Les dessins n’en sont pas modern-style, oh ! non. Ils ne renferment ni allégorie, ni symbole, ni sens caché, et sont accessibles aux esprits les plus simples. Il y a dans un dortoir les Horaces et les Curiaces, marron clair, dans un autre, l’Histoire de Joseph vendu par ses frères, de couleur lie de vin, puis un Haroun-al-Raschid, abricot très mûr, les Quatre Fils Aymon, d’un violet prune de Monsieur, des oiseaux huppés et empennés de la façon la plus effarante, sur des arbres plus effarants encore, le tout d’un bleu de vieille porcelaine, des anges — ou des amours, la chose ne fut jamais bien élucidée — d’un rose pâle sur fond crème.
Ces antiquailles auraient constitué des pièces de collection très intéressantes, mais les fillettes n’en ont cure ; elles traitent sans plus de façon le patriarche, le calife, les guerriers romains, les preux, l’oisellerie et les enfants joufflus.
Officiellement, chaque dortoir est désigné par le nom de son patron.
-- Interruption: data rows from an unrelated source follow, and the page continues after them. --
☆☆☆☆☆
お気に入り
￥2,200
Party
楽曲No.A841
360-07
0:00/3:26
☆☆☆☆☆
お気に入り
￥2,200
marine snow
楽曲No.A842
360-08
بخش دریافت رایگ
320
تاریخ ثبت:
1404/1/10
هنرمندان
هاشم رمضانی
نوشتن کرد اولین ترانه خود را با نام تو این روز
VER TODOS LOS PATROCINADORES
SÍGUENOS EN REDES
Il y a l’Ange Gardien, le petit Jésus, Sainte-Anne, Sainte-Agnès, Sainte-Marthe, etc, mais les élèves préfèrent le classement par courtepointes. On dit, par exemple :
— Les Fils Aymon sont toujours en retard.
Ou bien :
— Les Paradisiers ont cassé un carreau, ce matin.
Ou encore :
— On a fait joliment du bruit, hier au Joseph.